Wake points at this glowing stack of lines. “What we are standing on. Every layer, every
geological period, was an accumulation of chance. Most of those chances are scarcely relevant; precisely where the footsteps of some ancient behemoth passed has little effect on what we are standing upon. Yet that accumulation of chances made all the wide earth.”
“It’s really that hard to control?” Zora, sounding worried.
“It is impossible to control. It can be reliably predicted.”
Zora sits
down, head in hands. “I don’t see how those are different.”

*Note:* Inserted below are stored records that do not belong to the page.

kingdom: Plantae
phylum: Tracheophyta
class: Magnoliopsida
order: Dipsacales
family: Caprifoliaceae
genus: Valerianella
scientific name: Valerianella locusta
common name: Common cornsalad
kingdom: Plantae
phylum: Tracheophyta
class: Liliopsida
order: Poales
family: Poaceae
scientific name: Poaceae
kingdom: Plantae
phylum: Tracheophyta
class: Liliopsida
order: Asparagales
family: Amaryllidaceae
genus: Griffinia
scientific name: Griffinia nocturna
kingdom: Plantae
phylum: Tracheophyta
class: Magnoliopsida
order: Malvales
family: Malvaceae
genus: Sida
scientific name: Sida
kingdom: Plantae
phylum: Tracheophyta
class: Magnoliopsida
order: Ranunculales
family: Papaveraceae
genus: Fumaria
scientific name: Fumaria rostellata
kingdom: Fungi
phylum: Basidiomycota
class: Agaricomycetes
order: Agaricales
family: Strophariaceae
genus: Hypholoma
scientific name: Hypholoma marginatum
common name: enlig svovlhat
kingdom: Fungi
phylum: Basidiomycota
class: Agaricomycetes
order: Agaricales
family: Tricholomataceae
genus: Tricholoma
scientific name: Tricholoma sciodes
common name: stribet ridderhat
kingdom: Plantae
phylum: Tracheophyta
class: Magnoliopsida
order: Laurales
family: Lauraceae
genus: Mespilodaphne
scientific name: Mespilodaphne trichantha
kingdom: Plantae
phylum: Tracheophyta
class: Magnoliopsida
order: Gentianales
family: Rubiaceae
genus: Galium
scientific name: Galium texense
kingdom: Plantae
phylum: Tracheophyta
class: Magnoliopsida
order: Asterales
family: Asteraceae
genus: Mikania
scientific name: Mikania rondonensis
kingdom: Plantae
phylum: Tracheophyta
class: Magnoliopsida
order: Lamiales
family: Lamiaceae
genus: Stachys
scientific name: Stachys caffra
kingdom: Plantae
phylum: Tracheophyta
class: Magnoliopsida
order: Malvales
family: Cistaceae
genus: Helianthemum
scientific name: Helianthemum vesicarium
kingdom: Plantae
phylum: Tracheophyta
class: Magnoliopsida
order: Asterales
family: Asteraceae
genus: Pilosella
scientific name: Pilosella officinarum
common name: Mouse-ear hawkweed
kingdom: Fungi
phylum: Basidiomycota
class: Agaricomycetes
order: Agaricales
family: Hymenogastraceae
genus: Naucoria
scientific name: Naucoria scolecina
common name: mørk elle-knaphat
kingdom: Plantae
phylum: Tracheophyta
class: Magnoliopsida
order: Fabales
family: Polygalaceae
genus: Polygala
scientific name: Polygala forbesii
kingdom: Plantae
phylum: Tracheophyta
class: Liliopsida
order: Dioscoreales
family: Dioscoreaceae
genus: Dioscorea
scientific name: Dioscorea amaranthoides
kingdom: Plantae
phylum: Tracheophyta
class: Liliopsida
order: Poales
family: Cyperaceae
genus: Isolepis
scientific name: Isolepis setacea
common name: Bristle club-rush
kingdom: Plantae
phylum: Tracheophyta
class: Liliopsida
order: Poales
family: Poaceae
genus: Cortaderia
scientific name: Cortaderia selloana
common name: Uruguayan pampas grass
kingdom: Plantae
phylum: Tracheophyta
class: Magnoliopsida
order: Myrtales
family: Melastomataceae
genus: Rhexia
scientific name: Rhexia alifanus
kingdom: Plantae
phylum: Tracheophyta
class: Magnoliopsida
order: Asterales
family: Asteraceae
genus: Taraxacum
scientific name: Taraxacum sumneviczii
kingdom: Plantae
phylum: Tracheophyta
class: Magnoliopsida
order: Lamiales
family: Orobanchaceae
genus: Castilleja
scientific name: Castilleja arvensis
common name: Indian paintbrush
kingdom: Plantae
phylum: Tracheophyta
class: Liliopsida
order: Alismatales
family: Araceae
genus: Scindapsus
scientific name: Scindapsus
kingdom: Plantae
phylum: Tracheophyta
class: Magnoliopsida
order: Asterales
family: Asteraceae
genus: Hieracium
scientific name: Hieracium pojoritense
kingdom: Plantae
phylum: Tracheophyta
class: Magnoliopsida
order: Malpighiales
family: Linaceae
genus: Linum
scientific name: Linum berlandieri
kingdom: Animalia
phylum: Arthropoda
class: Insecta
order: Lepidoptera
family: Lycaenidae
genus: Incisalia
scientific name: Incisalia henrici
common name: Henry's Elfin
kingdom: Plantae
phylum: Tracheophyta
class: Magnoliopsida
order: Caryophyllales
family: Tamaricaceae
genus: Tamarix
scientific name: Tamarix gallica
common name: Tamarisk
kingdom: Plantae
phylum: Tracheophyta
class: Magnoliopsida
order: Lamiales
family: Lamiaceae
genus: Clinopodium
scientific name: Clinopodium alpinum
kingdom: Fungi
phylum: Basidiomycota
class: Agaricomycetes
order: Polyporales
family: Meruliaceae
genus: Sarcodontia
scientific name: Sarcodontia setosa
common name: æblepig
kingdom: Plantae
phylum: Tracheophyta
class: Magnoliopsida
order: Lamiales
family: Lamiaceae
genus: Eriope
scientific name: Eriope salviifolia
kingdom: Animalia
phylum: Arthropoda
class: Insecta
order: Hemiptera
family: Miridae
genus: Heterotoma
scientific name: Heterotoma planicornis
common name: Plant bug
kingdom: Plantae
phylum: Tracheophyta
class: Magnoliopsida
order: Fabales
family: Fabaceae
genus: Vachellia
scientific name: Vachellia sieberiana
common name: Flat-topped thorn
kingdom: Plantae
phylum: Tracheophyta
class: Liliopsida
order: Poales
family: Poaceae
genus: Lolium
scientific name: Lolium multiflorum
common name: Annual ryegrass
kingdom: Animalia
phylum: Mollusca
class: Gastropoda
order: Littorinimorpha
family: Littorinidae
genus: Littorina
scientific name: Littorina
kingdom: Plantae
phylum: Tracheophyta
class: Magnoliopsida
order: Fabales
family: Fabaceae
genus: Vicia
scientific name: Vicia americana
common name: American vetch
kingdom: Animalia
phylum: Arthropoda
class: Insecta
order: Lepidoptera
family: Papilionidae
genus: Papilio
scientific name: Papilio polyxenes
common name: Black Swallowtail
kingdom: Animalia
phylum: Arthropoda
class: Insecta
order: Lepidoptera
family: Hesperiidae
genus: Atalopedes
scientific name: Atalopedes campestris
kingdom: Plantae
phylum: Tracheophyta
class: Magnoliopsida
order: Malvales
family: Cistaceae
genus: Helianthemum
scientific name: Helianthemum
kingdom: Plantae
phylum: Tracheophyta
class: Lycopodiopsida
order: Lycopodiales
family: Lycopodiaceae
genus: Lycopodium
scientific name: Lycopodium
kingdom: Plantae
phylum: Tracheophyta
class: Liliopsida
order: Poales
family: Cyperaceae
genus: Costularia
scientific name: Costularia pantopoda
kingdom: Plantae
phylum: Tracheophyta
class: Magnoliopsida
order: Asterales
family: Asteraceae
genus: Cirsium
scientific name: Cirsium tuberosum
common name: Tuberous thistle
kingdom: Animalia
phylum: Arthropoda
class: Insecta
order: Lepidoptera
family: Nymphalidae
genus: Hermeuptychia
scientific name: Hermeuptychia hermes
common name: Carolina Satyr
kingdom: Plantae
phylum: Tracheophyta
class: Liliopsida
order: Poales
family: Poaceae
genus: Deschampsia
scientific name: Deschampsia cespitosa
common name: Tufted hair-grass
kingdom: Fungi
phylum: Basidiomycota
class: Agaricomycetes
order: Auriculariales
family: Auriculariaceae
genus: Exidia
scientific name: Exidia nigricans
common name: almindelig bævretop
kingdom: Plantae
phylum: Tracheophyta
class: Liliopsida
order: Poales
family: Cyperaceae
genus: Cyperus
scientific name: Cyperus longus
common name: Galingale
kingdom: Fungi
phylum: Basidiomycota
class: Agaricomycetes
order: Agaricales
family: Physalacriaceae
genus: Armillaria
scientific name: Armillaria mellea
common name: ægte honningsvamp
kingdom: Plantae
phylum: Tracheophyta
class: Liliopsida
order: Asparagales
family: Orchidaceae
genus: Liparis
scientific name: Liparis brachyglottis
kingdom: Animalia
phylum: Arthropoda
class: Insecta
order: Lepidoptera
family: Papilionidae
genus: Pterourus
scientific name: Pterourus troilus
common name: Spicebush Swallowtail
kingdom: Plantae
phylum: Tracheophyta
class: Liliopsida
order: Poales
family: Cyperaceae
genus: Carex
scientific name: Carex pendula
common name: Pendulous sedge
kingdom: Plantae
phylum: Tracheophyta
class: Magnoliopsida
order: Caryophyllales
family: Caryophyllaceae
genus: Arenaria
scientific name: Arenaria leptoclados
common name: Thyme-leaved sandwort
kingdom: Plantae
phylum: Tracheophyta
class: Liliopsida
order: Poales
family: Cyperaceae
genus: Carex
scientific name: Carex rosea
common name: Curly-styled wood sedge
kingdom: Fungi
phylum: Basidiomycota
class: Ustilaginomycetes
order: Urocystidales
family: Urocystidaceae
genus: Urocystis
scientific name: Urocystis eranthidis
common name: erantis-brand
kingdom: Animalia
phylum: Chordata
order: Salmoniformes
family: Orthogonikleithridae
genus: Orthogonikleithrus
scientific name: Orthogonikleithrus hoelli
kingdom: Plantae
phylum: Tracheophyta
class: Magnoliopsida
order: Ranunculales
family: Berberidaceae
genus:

“Is this like dice?” Dove doesn’t sound especially doubtful.
Wake nods.
Dove looks at Zora. “Remember school? Honest dice, you don’t know what they’re going to roll, but roll enough of them and you can say what the range of outcomes were ahead of time.”
“It’s a
hill
,” Zora says.
“It’s a tremendous pile of chance events, stretching back
billions of years.” Wake outright grins at us. “It just
looks
like a hill.”
It goes right on looking like a hill while we stake out a big squashed rectangle, “Trapezoid,” Chloris says definitely while I’m wondering about the lumpy hill making the sides curve and wiggle, the baseline two hundred metres across the south side of the crest of the hill and reaching more than six hundred metres of
the north slope, fanning out so that the far side, the end line, is four hundred metres long. It’s regular old iron survey stakes and heavy twine, nothing special; last time I saw a road crew, this is just what they were using.
Not quite twenty hectares; Wake points out that we don’t really need even this much, and Chloris, Kynefrid, and Zora all produce some variation of “But we can grow stuff!”.